Probabilmente una delle mostre più attese di questa stagione è «Brassaï. L’occhio di Parigi», fino al 2 giugno al Palazzo Reale di Milano, dedicata al grande maestro della fotografia umanista. Una mostra antologica in sei sezioni, curata da Philippe Ribeyrolles, studioso e nipote di Brassaï, che allestisce 200 stampe vintage, oltre che documenti d’archivio e oggetti personali del fotografo.

Come mai il bianco e nero conserva ancora oggi tutta la sua magia, anche nell’era del digitale e della realtà virtuale? Alla domanda ha voluto rispondere la Bibliothèque nationale de France, a Parigi, dove si è chiusa di recente una mostra che farà storia, «Bianco e nero. Un’estetica della fotografia» (17 ottobre-21 gennaio 2024). L’ampia e ambiziosa rassegna, con più di 300 scatti di Man Ray, Ansel Adams, Helmut Newton, Diane Arbus, Mario Giacomelli, Willy Ronis o ancora Robert Frank, attinti dalla collezione della Bnf, un fondo di più di sette milioni di immagini, di cui 10mila fotografie, ha raccontato 150 anni di storia del bianco e nero passando in rassegna la varietà dei generi e delle tecniche, dall’accentuazione del contrasto luci e ombre, che conferisce una dimensione scultorea allo scatto, alla saturazione del bianco spinta all’estremo che crea un’atmosfera surreale.

La Bnf mostra come, malgrado l’invenzione del colore, nel 1904 grazie ai fratelli Lumière, diventato di moda negli anni ’60-70, i fotografi sono rimasti fedeli al bianco e nero: «La sua persistenza fino ad oggi, ha scritto il museo, è dovuta soprattutto al fatto che la fotografia in bianco e nero ha finito con l’incarnare l’essenza stessa della fotografia. Appare portatrice di una dimensione universale, là dove il colore sarebbe la traduzione del solo mondo contemporaneo». «Il colore è descrittivo. Il bianco e nero è interpretativo», diceva Elliott Erwitt.

Sempre a Parigi, al Musée national d’art moderne del Centre Pompidou, sta per terminare (il 25 marzo) «Corpo a corpo. Storia(e) della fotografia», altra mostra colossale, con più di 500 scatti provenienti dagli archivi del Pompidou e dalla collezione privata di Marin Karmitz, con alcune serie classiche della fotografia in bianco e nero, tra cui quella celebre degli anni ’30 sulla metropolitana newyorkese di Walker Evans.

—————

Compito A: Ripeti identiche le righe dell'elenco che vanno dall'inizio fino alla riga che contiene "Appropriate Team: Team -> Using", compresa.

Estratti dell'elenco:
—————

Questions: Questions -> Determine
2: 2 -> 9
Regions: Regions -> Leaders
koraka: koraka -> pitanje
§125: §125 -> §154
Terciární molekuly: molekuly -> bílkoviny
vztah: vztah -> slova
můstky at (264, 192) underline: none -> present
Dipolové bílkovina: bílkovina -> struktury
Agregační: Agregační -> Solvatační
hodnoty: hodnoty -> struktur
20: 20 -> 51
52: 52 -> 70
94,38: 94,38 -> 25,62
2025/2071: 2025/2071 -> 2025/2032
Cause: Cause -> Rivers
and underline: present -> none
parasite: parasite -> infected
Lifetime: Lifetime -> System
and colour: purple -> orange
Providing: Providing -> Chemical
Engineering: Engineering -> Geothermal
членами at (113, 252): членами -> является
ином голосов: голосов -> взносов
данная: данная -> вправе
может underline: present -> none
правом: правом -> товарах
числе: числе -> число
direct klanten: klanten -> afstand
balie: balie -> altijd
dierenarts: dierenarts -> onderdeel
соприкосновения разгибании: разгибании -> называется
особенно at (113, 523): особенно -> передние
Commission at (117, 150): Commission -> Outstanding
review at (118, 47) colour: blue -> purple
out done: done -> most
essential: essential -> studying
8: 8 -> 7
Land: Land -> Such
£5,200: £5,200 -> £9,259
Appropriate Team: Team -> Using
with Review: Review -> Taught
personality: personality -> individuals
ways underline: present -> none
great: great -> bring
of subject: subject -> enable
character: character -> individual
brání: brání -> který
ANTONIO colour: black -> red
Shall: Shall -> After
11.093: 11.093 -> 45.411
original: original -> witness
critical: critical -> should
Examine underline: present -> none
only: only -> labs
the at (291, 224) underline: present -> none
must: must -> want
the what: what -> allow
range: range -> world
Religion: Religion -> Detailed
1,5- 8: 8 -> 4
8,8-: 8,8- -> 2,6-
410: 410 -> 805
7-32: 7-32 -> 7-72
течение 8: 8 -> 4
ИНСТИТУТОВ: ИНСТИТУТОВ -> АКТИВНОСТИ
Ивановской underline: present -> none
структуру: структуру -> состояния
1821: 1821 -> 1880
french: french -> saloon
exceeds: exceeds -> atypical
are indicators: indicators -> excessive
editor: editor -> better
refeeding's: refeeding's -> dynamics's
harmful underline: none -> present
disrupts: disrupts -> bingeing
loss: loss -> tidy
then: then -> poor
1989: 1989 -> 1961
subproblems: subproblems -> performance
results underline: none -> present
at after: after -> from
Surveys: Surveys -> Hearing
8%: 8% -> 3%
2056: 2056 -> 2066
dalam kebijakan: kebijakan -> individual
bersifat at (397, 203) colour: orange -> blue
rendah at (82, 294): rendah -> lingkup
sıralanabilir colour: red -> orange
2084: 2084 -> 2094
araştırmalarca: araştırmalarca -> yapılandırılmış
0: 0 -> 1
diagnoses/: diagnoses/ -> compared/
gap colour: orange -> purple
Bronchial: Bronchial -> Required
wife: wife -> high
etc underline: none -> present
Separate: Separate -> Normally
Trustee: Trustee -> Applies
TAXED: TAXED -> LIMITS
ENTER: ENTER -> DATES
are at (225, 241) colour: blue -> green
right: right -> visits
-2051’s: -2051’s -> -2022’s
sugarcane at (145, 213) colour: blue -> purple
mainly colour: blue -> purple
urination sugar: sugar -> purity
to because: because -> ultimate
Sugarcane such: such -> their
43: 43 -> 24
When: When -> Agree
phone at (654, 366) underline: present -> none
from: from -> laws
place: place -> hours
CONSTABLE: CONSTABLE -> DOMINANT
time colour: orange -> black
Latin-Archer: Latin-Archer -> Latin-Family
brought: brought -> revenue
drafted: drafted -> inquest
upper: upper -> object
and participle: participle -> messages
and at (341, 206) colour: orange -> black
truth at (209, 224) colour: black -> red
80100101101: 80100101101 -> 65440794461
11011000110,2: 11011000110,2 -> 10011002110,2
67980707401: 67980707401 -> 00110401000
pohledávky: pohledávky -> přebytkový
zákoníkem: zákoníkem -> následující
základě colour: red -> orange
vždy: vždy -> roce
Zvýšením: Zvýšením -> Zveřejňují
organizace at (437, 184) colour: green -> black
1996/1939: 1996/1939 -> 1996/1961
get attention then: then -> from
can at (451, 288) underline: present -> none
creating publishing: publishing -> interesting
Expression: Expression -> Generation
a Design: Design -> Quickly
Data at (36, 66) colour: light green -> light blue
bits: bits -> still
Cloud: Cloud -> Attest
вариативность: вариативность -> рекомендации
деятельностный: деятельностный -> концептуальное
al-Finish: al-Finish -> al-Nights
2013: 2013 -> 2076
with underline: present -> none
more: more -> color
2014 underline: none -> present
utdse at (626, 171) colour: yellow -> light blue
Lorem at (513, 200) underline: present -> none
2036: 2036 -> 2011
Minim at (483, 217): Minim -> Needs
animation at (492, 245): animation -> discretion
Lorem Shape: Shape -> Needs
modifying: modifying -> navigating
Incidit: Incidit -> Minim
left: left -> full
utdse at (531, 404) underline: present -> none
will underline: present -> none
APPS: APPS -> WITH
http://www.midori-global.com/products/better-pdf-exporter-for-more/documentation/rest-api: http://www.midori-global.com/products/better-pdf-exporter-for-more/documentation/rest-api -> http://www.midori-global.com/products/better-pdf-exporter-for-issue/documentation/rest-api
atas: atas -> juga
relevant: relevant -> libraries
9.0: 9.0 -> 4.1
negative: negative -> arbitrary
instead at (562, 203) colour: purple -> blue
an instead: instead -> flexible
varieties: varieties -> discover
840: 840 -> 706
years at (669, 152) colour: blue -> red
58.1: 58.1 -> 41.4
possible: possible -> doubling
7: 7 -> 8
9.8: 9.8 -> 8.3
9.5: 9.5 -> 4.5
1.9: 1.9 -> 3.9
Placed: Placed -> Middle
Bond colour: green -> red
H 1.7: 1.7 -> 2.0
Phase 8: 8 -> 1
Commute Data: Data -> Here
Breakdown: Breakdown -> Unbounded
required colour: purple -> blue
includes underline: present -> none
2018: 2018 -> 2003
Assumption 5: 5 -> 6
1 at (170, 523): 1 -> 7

—————

Compito B: Trascrivi senza modifiche la parte del brano sulle mostre fotografiche che si apre con le parole contenenti "Probabilmente una delle" e si chiude con "personali del fotografo.".

Risposta completa A:
Questions: Questions -> Determine
2: 2 -> 9
Regions: Regions -> Leaders
koraka: koraka -> pitanje
§125: §125 -> §154
Terciární molekuly: molekuly -> bílkoviny
vztah: vztah -> slova
můstky at (264, 192) underline: none -> present
Dipolové bílkovina: bílkovina -> struktury
Agregační: Agregační -> Solvatační
hodnoty: hodnoty -> struktur
20: 20 -> 51
52: 52 -> 70
94,38: 94,38 -> 25,62
2025/2071: 2025/2071 -> 2025/2032
Cause: Cause -> Rivers
and underline: present -> none
parasite: parasite -> infected
Lifetime: Lifetime -> System
and colour: purple -> orange
Providing: Providing -> Chemical
Engineering: Engineering -> Geothermal
членами at (113, 252): членами -> является
ином голосов: голосов -> взносов
данная: данная -> вправе
может underline: present -> none
правом: правом -> товарах
числе: числе -> число
direct klanten: klanten -> afstand
balie: balie -> altijd
dierenarts: dierenarts -> onderdeel
соприкосновения разгибании: разгибании -> называется
особенно at (113, 523): особенно -> передние
Commission at (117, 150): Commission -> Outstanding
review at (118, 47) colour: blue -> purple
out done: done -> most
essential: essential -> studying
8: 8 -> 7
Land: Land -> Such
£5,200: £5,200 -> £9,259
Appropriate Team: Team -> Using

Risposta completa B:
Probabilmente una delle mostre più attese di questa stagione è «Brassaï. L’occhio di Parigi», fino al 2 giugno al Palazzo Reale di Milano, dedicata al grande maestro della fotografia umanista. Una mostra antologica in sei sezioni, curata da Philippe Ribeyrolles, studioso e nipote di Brassaï, che allestisce 200 stampe vintage, oltre che documenti d’archivio e oggetti personali del fotografo.